Document excerpt:
..........

# Switching from Self Employed to PAYE mid year



## goosebump (29 Aug 2014)

My wife and I have unusual circumstances.

Previously, I had my own limited company, through which I paid myself under PAYE.

My wife worked for the local VEC as a standard PAYE employee.

Early this year, I stopped working for my own company, and started working for another company as a PAYE employee.

My wife left her job and is now paid by my old company. We effectively switched roles.

My wife's income from my old company will be minimal (€10k). She would have earned YTD approx. €20 from the VEC.

I am trying to determine what my standard cut off rate should be in my new employment.

Should it be €32,800? €41,800? €65,600 (€41,800 + €23,800)

I know that at the end of the year I can do a return and that between us we will be entitled to a standard rate band of €65,600, but if I wanted to receive the extra benefit month on month, how would that be allocated?

Do I have to wait until year end and submit a joint assessment in order to benefit from the €23,800 extension in the band?


----------



## Joe_90 (29 Aug 2014)

You will have operated PAYE for most of the year based on the current allocation.

What is the current allocation?  If they are divided in two then with your wife earning €30k it's close enough to make little difference.


----------



## goosebump (29 Aug 2014)

My current allowance is €32,800. I am taxed as a single person.

..........

Provided data:
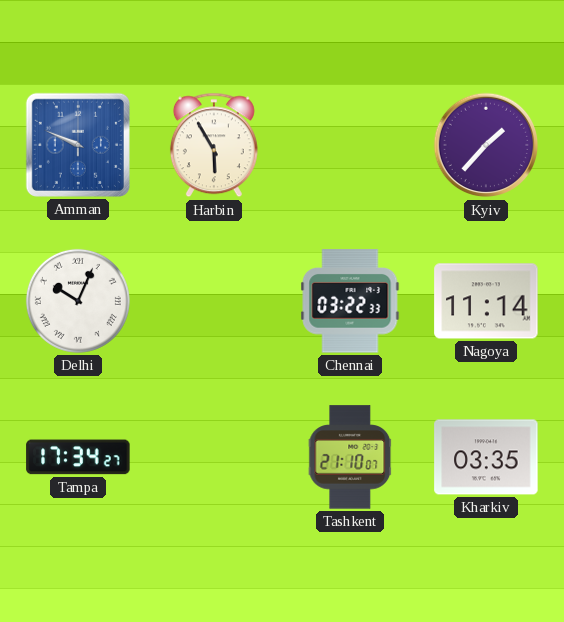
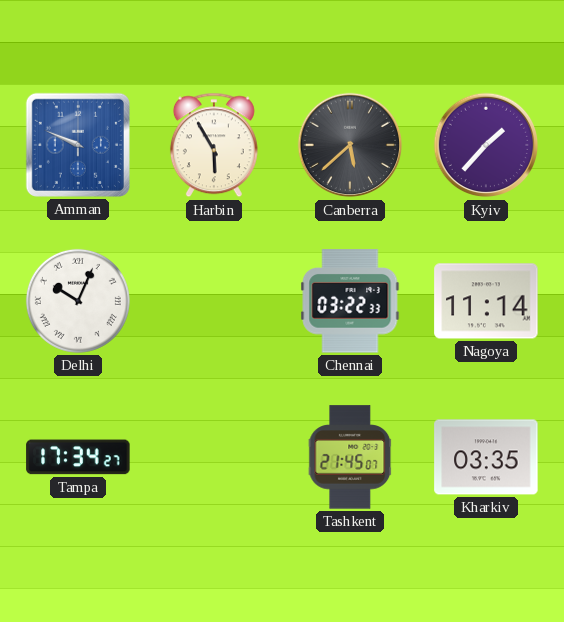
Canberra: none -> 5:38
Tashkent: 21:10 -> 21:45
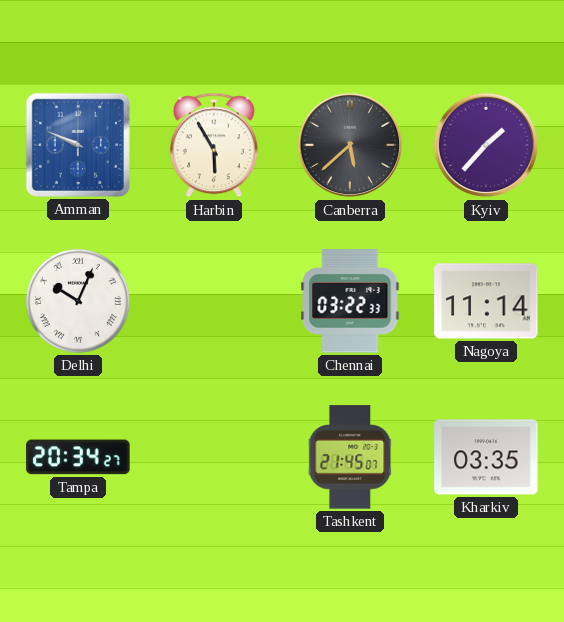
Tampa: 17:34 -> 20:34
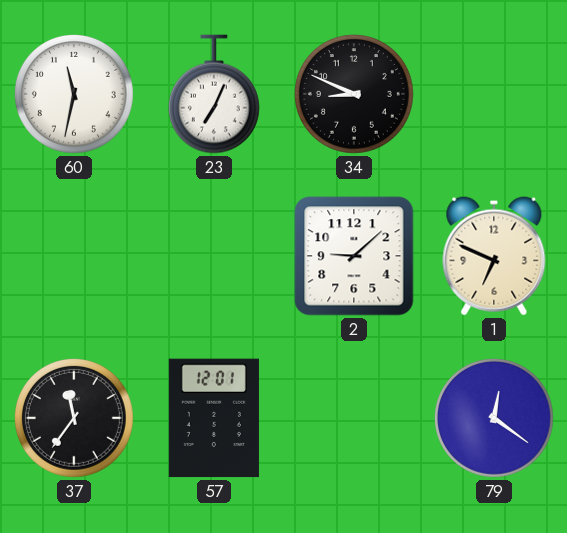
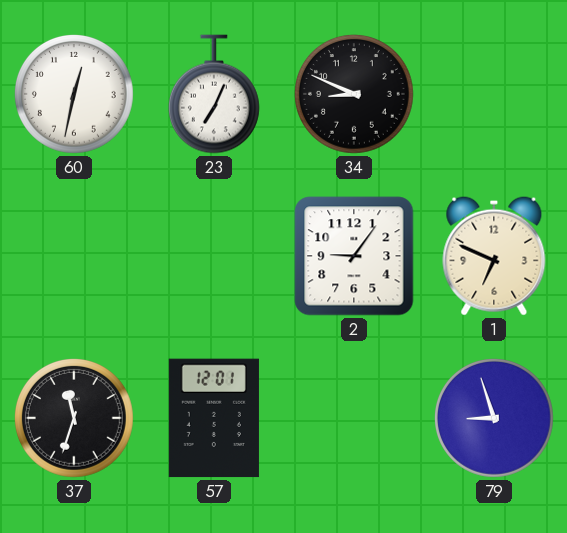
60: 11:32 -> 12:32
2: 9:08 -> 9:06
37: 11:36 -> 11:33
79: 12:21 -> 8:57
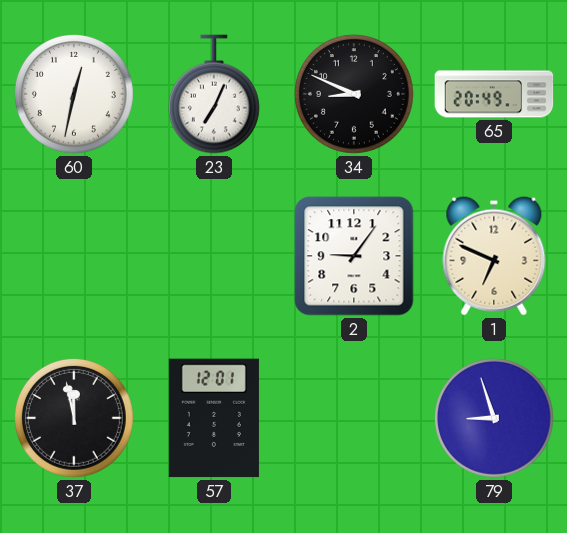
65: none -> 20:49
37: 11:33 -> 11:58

..........

Jobs:
A. In the tax forum thread, how much will the wife earn from the old company?
B. Retype the part of the tax forum thread starting with "Early this year, I" and going on through "that be allocated?".
C. Translate this sentence from the tax forum thread into French: "We effectively switched roles."

Final answers:
A. €10k, which the thread calls minimal.

B.
Early this year, I stopped working for my own company, and started working for another company as a PAYE employee.

My wife left her job and is now paid by my old company. We effectively switched roles.

My wife's income from my old company will be minimal (€10k). She would have earned YTD approx. €20 from the VEC.

I am trying to determine what my standard cut off rate should be in my new employment.

Should it be €32,800? €41,800? €65,600 (€41,800 + €23,800)

I know that at the end of the year I can do a return and that between us we will be entitled to a standard rate band of €65,600, but if I wanted to receive the extra benefit month on month, how would that be allocated?

C. Nous avons en fait échangé nos rôles.